Si ton parent et ton ancien beau-parent étaient mariés

Si ton parent était marié avec ton ancien beau-parent et, qu’au fil des ans, il s’est comporté comme un parent envers toi, il pourrait demander du temps parental (garde) ou des contacts avec toi (droit de visite).

Le juge prendra sa décision en fonction de ton intérêt. Tu as aussi ton mot à dire sur la situation si tu le souhaites!

Dans certains cas, un ancien beau-parent pourrait aussi devoir verser une pension alimentaire à ton parent pour l’aider à subvenir à tes besoins.

Ce que dit la Convention internationale relative aux droits de l’enfant

La Convention internationale relative aux droits de l’enfant est un texte adopté par les Nations-Unies. Elle précise les droits fondamentaux que tous les enfants et adolescents ont, peu importe le pays où ils vivent.

Voici quelques articles importants qui concernent tes droits en tant que travailleur.

Si un juge doit prendre une décision à ton sujet, ton intérêt supérieur doit être une considération primordiale dans sa réflexion.

Tes parents doivent aussi prendre les décisions qui te concernent dans ton intérêt.

Tes parents doivent t’orienter et te conseiller dans l’exercice de tes droits. Cet accompagnement doit se faire d’une manière qui respecte l’évolution de tes capacités. Autrement dit, tes parents doivent adapter l’aide et l’encadrement qu’ils t’offrent selon le développement de ton autonomie, de ta capacité à comprendre les choses, le désir que tu exprimes face à une situation, etc.

Tu as le droit de ne pas être séparé de tes parents contre ton gré, sauf dans des cas bien précis prévus par la loi et parce que ton intérêt supérieur le commande.

Par exemple, si tes parents se séparent il sera nécessaire de décider où tu habiteras.
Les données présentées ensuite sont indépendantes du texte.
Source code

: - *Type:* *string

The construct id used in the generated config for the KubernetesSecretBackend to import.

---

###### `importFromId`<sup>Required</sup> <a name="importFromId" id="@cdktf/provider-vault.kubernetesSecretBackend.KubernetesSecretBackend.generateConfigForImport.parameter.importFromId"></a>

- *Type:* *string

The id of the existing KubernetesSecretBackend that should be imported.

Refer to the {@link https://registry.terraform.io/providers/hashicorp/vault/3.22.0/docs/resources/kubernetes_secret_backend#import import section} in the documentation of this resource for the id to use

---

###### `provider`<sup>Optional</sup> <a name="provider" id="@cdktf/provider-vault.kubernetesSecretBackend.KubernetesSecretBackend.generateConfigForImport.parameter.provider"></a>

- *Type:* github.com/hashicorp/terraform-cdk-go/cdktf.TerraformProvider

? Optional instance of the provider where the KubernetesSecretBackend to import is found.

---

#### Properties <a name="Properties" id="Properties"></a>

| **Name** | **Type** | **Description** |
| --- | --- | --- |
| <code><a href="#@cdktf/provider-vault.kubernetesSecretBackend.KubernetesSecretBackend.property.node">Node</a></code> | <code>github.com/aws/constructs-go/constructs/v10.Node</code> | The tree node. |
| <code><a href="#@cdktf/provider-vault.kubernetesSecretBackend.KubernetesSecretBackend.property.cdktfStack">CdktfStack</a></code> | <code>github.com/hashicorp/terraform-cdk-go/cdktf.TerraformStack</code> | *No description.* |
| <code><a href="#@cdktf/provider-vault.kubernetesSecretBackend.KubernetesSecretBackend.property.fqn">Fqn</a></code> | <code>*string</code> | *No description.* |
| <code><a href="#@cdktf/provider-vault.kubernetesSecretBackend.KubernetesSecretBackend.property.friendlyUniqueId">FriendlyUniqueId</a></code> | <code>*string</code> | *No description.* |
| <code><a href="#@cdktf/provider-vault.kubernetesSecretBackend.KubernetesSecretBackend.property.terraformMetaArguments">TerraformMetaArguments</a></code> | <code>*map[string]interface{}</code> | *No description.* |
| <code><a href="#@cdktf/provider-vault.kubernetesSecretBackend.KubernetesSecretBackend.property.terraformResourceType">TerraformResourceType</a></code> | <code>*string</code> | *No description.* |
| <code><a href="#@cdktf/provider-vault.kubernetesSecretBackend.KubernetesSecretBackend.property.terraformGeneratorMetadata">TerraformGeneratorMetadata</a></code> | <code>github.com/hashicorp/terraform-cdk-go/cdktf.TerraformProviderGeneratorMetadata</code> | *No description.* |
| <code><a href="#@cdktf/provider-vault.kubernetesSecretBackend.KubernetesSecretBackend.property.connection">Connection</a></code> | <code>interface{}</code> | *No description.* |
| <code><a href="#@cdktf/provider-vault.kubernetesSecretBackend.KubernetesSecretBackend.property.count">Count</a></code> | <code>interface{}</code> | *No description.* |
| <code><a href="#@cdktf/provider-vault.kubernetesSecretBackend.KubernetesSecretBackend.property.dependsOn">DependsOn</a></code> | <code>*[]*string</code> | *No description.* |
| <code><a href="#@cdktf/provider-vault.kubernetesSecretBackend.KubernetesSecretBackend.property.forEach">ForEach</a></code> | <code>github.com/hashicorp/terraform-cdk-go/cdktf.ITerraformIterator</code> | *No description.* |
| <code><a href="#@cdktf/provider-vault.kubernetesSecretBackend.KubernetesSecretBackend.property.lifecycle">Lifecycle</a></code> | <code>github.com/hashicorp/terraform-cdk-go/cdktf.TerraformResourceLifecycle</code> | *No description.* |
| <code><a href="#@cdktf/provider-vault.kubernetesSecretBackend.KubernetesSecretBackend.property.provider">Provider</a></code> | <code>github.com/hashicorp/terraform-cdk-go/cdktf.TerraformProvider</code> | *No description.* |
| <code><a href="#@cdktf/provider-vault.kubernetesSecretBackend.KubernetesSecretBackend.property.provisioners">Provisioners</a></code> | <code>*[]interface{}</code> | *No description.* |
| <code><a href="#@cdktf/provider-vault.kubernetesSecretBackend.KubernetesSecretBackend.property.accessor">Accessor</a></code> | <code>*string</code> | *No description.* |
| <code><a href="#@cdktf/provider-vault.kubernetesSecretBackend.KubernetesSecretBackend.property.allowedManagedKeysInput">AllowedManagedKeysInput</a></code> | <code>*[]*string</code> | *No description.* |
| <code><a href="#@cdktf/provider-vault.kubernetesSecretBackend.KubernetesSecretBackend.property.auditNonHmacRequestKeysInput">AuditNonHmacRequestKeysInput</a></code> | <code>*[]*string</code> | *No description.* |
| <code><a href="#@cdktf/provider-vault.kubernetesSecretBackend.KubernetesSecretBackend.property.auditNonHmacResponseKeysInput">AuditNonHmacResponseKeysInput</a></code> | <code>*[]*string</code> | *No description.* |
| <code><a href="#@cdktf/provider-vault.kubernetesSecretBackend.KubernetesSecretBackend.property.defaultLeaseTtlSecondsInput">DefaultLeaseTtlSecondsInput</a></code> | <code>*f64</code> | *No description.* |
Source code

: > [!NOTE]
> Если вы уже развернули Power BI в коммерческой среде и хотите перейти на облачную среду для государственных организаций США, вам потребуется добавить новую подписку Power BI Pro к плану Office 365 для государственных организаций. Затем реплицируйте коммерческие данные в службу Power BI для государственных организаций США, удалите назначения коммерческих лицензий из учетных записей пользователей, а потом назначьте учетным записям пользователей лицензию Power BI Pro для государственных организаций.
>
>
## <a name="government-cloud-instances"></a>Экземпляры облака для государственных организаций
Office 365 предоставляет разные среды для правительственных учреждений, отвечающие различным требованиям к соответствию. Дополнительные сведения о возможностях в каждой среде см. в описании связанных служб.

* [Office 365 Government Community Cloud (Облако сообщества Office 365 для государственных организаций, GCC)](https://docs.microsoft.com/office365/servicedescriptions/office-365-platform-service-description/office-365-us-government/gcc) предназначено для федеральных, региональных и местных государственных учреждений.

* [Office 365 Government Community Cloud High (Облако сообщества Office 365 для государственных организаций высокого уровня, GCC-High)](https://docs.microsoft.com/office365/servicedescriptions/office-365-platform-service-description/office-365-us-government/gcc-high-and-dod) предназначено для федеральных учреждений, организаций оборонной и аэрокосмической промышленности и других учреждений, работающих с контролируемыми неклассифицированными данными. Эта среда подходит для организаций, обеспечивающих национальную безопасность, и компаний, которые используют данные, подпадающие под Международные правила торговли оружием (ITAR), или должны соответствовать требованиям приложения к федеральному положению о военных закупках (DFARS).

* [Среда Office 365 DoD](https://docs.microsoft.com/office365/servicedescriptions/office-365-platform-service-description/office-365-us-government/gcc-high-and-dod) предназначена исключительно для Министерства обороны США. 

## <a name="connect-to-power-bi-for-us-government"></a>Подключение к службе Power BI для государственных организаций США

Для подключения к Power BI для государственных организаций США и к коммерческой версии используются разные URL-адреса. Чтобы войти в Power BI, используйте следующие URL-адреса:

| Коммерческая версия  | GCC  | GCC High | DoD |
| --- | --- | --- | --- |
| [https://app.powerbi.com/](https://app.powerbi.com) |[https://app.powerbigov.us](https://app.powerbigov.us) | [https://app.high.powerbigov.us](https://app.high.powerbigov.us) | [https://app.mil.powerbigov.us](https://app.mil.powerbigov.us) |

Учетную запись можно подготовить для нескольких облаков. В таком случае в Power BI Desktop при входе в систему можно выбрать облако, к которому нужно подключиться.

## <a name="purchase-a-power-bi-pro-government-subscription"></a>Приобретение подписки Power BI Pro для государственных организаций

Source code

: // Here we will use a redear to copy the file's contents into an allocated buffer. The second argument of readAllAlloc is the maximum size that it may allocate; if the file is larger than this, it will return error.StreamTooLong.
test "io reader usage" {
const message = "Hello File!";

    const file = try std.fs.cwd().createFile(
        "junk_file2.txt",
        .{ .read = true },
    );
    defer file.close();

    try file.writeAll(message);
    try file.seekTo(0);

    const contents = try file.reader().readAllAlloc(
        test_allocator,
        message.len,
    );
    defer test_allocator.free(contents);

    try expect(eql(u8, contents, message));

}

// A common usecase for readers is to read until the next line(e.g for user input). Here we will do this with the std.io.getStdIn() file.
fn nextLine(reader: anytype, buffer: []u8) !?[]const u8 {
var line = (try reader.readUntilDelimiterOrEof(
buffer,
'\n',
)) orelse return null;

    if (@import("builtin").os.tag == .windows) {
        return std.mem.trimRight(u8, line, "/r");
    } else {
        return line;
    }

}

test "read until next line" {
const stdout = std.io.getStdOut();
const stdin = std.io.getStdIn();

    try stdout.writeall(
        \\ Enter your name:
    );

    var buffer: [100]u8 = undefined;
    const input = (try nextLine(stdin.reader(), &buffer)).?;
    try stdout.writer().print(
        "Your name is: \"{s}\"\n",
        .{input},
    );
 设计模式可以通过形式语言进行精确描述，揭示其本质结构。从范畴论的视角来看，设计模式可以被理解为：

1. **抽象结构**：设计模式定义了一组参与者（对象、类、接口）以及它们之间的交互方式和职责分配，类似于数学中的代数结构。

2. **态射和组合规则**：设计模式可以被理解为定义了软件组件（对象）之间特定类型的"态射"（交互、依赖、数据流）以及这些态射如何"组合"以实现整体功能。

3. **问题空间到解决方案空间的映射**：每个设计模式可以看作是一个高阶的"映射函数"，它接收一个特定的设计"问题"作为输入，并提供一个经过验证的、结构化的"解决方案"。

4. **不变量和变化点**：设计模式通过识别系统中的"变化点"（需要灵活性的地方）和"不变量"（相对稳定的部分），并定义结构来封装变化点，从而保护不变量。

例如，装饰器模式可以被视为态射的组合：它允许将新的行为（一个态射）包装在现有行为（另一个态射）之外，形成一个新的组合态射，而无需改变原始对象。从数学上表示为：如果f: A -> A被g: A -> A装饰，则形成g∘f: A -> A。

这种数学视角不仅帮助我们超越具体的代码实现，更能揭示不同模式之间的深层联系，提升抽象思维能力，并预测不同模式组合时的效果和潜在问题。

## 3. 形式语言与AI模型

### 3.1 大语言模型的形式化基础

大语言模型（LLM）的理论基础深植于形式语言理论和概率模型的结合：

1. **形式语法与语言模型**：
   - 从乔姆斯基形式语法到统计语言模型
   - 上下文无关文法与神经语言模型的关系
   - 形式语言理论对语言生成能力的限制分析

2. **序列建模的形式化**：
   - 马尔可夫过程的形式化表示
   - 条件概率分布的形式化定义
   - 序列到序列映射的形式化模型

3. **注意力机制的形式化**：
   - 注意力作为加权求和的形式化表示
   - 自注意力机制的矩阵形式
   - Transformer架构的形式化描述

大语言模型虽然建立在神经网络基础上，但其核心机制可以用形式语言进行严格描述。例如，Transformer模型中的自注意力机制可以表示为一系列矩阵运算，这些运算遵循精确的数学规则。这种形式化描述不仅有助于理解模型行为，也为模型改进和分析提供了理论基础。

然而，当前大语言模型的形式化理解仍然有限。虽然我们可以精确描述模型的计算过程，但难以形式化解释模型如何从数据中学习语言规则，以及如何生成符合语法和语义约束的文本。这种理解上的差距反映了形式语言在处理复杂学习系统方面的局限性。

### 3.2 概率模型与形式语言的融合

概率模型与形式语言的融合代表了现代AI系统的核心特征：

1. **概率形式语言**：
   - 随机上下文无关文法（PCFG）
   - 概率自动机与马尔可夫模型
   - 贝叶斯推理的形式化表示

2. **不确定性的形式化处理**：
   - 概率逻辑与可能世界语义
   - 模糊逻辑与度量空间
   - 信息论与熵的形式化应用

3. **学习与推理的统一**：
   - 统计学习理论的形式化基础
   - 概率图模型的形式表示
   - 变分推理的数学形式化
On pourrait aussi décider de te séparer de tes parents pour te protéger (par exemple, en cas de maltraitance).

Si un de tes parents (ou les deux) réside dans un autre pays que le tien, tu as le droit d’entretenir des contacts réguliers avec eux et de voyager pour pouvoir aller les voir.

L’État doit s’assurer que personne ne t’amène ou te retient dans un autre pays sans l’accord du parent avec qui tu habites habituellement.

Les adultes doivent respecter ton droit de donner ton avis sur toutes les décisions qui te concernent.

Tes parents et le juge (si applicable) doivent écouter ce que tu as à dire et considérer ton opinion en fonction de ton âge et de ton degré de maturité.

Tu es libre d’avoir tes propres idées et tes propres croyances. Tu es aussi libre d’adhérer, ou non, à une religion de ton choix.

Tes parents doivent te guider dans l’exercice de ce choix, tout en respectant ton autonomie à mesure que tu grandis.

Tu as le droit au respect de ta vie privée, y compris ta correspondance personnelle, tes activités en ligne et d’autres éléments de ta vie privée (par exemple, le partage de ta géolocalisation sur ton téléphone).

Tes parents peuvent exercer une certaine surveillance pour assurer ta sécurité. Elle doit toutefois être raisonnable et adaptée en fonction de ton niveau d’autonomie.

Tes parents sont les premiers responsables de ton éducation. Lorsqu’ils prennent des décisions à ton sujet, ils doivent être guidés par ton intérêt supérieur.

Tu as le droit d’être protégé contre toute forme de violence (physique, psychologique et sexuelle).

Tes parents ne peuvent pas utiliser la force pour t’éduquer ou te punir.

Tu as droit à des conditions de vie qui te permettent de te développer pleinement (logement, vêtements, nourriture, etc.).

Tes parents sont les premiers responsables de t’assurer tout cela, mais l’État doit les aider si leurs ressources sont insuffisantes (par exemple, par des programmes sociaux).

L’information présentée sur cette page explique le droit en vigueur au Québec. Elle est offerte à titre général et ne constitue pas un avis ni un conseil juridique. Si tu veux savoir comment la loi s’applique à ta situation, tu peux consulter un avocat ou un notaire.